Chest heaving, he retrieved her blade and stood over her. He had never fought so fiercely in his life. That was you, wasn’t it? he asked Geram. The other man had grown up on the docks in Alna, where street scraps were as common as trees in Fembrosh.
My instincts, my skills, maybe, but it was you that used them. You should kill her.
No. Once before, Geram’s instincts and his own hatred had driven Ashel to fight and kill. What good would that do? Mora was gone from the horizon. A lupear howled, the cry pealing across the plain beneath rosy clouds. The two steeds ran toward him, their carapaces golden in the sunset. He’d have to kill Joslyrn too, without Melba getting harmed, and hope he could control the mounts well enough to reach the paddock before night fell. A lupear whistled, and another answered. Fear roiled in his belly. Only a fool traveled the Semena plains alone in the dark. Only a dead fool. We’re safer with the Herders than on our own. Is Lornk still in prison?
Yes—
A boom, wreathed in screams, cut off Geram’s reply. Through him, Ashel Heard Vic shouting orders into chaos.

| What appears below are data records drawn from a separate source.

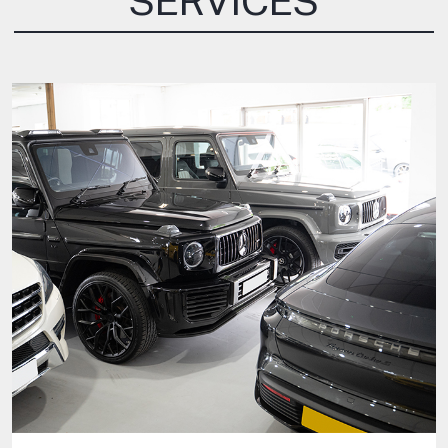
SERVICES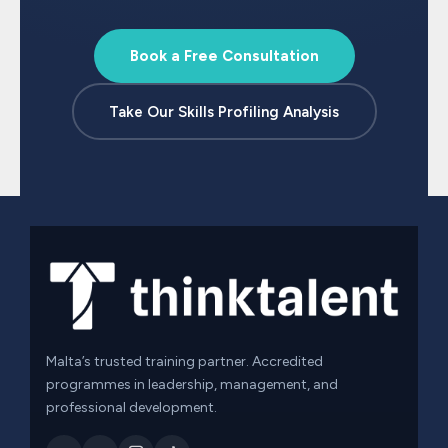
Book a Free Consultation
Take Our Skills Profiling Analysis
Malta’s trusted training partner. Accredited
programmes in leadership, management, and
professional development.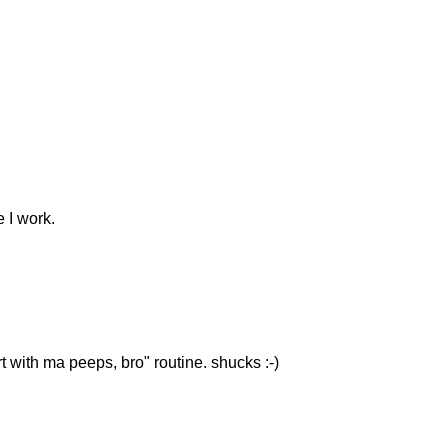
e I work.
rt with ma peeps, bro" routine. shucks :-)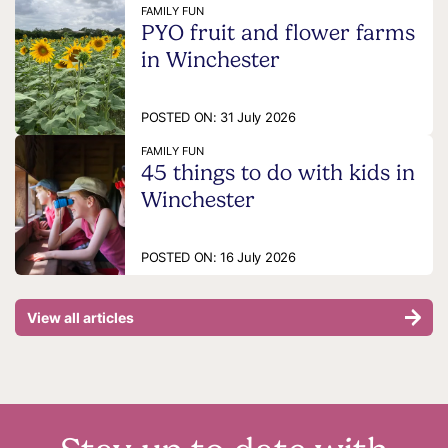
FAMILY FUN
PYO fruit and flower farms
in Winchester
POSTED ON:
31 July 2026
FAMILY FUN
45 things to do with kids in
Winchester
POSTED ON:
16 July 2026
View all articles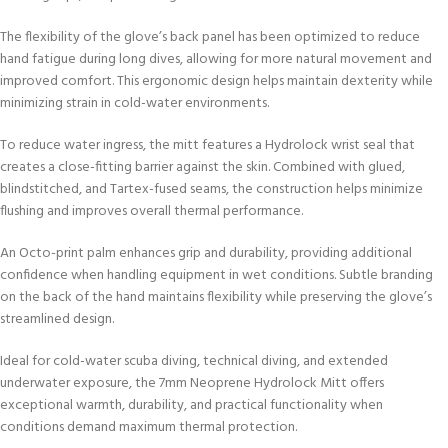
The flexibility of the glove’s back panel has been optimized to reduce
hand fatigue during long dives, allowing for more natural movement and
improved comfort. This ergonomic design helps maintain dexterity while
minimizing strain in cold-water environments.
To reduce water ingress, the mitt features a Hydrolock wrist seal that
creates a close-fitting barrier against the skin. Combined with glued,
blindstitched, and Tartex-fused seams, the construction helps minimize
flushing and improves overall thermal performance.
An Octo-print palm enhances grip and durability, providing additional
confidence when handling equipment in wet conditions. Subtle branding
on the back of the hand maintains flexibility while preserving the glove’s
streamlined design.
Ideal for cold-water scuba diving, technical diving, and extended
underwater exposure, the 7mm Neoprene Hydrolock Mitt offers
exceptional warmth, durability, and practical functionality when
conditions demand maximum thermal protection.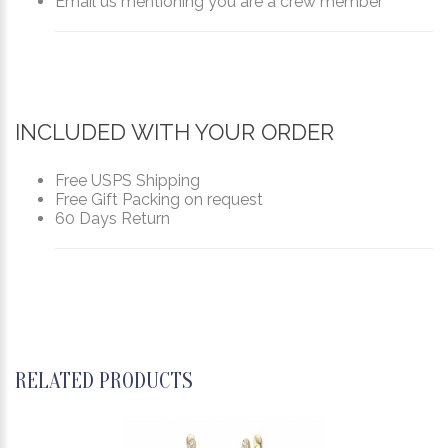
Email us mentioning you are a crew member
INCLUDED WITH YOUR ORDER
Free USPS Shipping
Free Gift Packing on request
60 Days Return
RELATED PRODUCTS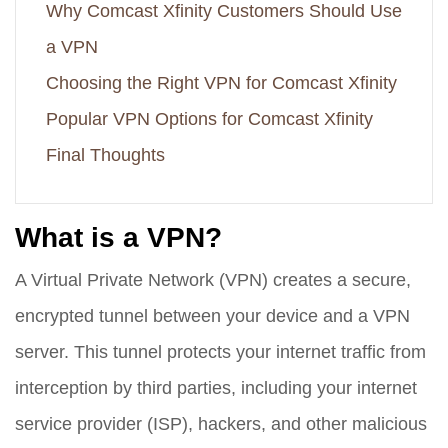
Why Comcast Xfinity Customers Should Use
a VPN
Choosing the Right VPN for Comcast Xfinity
Popular VPN Options for Comcast Xfinity
Final Thoughts
What is a VPN?
A Virtual Private Network (VPN) creates a secure,
encrypted tunnel between your device and a VPN
server. This tunnel protects your internet traffic from
interception by third parties, including your internet
service provider (ISP), hackers, and other malicious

“You try that again, and I’ll kill you.” Kelmair sat up, her head swaying in a woozy circle.
“You can try.” The howls came again, closer. Whatever was happening in Narath, he needed his attention here. “How far is it to your herd?”

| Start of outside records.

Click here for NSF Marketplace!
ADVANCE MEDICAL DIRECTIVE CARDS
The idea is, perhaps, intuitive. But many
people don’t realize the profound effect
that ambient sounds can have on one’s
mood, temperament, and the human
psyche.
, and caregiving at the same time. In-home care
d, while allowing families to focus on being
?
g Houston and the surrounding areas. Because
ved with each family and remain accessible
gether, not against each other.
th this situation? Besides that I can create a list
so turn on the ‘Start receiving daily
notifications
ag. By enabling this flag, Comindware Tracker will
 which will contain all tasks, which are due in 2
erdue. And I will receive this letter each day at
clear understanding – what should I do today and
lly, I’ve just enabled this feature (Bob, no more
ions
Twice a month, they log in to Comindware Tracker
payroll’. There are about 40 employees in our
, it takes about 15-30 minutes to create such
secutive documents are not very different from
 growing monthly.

She staggered to her feet. “Closer than Mora. Meager won’t take you to the paddock, no matter how sweetly you croon at her.” Her lips twisted into a bitter grin. “You’ll come with us if you want to live.”
Joslyrn’s steed skidded to a halt, Meager huffing beside it. “Don’t ever yank on a steed’s tentacles, Highness.”
Hooks clinked as Kelmair picked up the saddle. Lupears chorused, and the steeds whickered and danced. “Give her a song and calm her down, or they’ll be on us.”
“Ashel,” Melba asked aloud, voice quavering, “what is going on?”
“I’m sorry, Mel.” Humming, he stroked Meager’s thorax while Kelmair fastened the saddle. When she was done, he mounted, Kelmair’s dagger still tight in his fist. “Looks like we’re going to have to spend some time on the range.”